__ТЕКСТ ДОКУМЕНТА__:
=-=-=-=-=
Мазурин Борис Васильевич (родился в 1901 г.) , студент Горной академии (1918-1922), член, а затем руководитель толстовской ** коммуны (1922-1936). Репрессирован в 1936 г. Реабилитирован.
...Во всех краях страны были единомышленники
Л.Н .Толстого ...Толстовцы, участники религиозного общественного движения конца XIX- первой трети XX в., проповедовали учение Л.Н.Толстого о преобразовании общества путем морально-религиозного самоусовершенствования. В 1936 г. активисты толстовских коммун были репрессированы и движение прекратило свое существование., большинство из них жили на земле, кто работал коллективно, кто единолично. И почти у всех у них возникали трения с представителями местной власти ... Кто просился в колхоз, а его не принимали как толстовца. Кто не хотел идти в колхоз, а его тащили, кто вступил, но столкнулся с разными сторонами колхозной жизни, идущими вразрез с их убеждениями... Живших в с-х общине "Всемирное братство" под Сталинградом выгнали, а имущество все взяли и т.д. и т.д.
Вины за этими людьми не было никакой, но они были виноваты в том, что не стриглись под одну общую гребенку, и каждый из них смел иметь какие-то свои личные особенности, свой взгляд на жизнь.., и тут возникла мысль - единомышленникам Л.Толстого, желающим работать на земле, собраться и переселиться в одно место для совместной коллективной жизни и труда... И вот 28 февраля 1930 года состоялось постановление Президиума ВЦИК, протокол 42, параграф 5, о "переселении толстовских коммун и артелей". И мне, и другим коммунарам приходилось неоднократно бывать по делам переселенцев у Смидовича, а раза два беседовать и с Михаилом Ивановичем Калининым, приходилось бывать и у В.Д.
Бонч - Бруевича, и всюду мы встречали хорошее к нам и терпимое к нашим убеждениям отношение.
=-=-=-=-=
__ПОСТАВЛЕННАЯ ЗАДАЧА 1__:
Перепишите строки списка от строки с «order: Rosales» до конца списка включительно, подставив «vernacular name» вместо «common name». Всё остальное оставьте без изменений.

(Сохранённые записи)
=-=-=-=-=
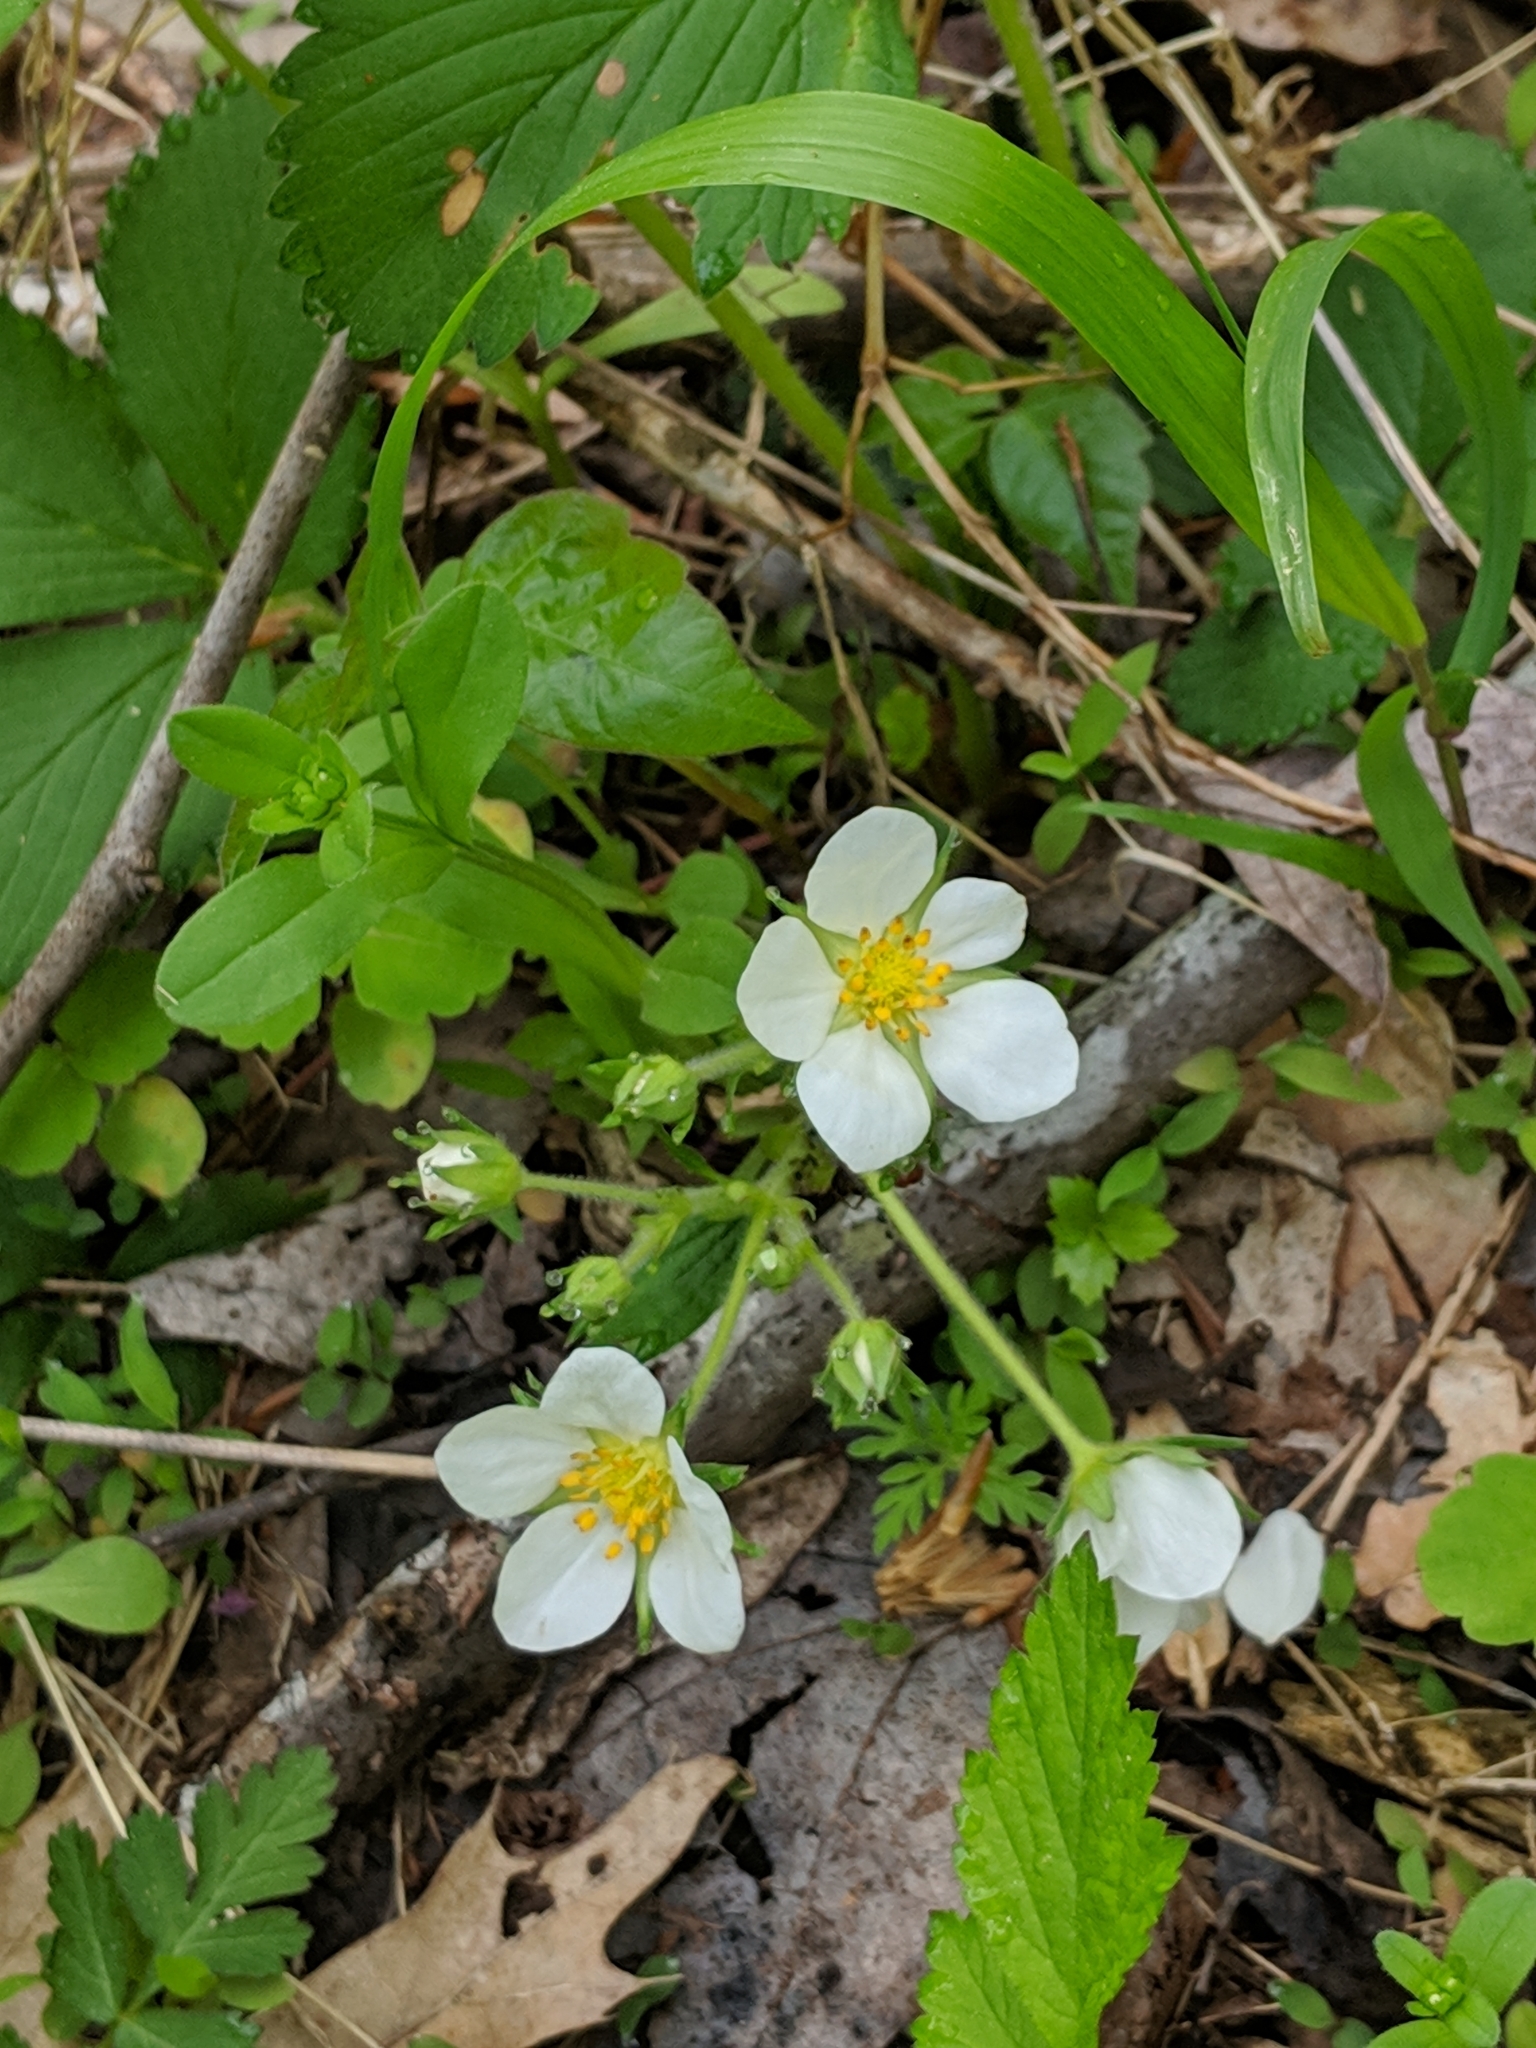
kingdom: Plantae
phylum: Tracheophyta
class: Magnoliopsida
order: Rosales
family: Rosaceae
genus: Fragaria
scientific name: Fragaria vesca
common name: Wild strawberry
=-=-=-=-=
__ПОСТАВЛЕННАЯ ЗАДАЧА 2__:
Какого числа, согласно тексту о толстовских коммунах, состоялось постановление Президиума ВЦИК о переселении толстовских коммун и артелей?

__ИТОГОВЫЙ РЕЗУЛЬТАТ 1__:
order: Rosales
family: Rosaceae
genus: Fragaria
scientific name: Fragaria vesca
vernacular name: Wild strawberry

__ИТОГОВЫЙ РЕЗУЛЬТАТ 2__:
28 февраля 1930 года.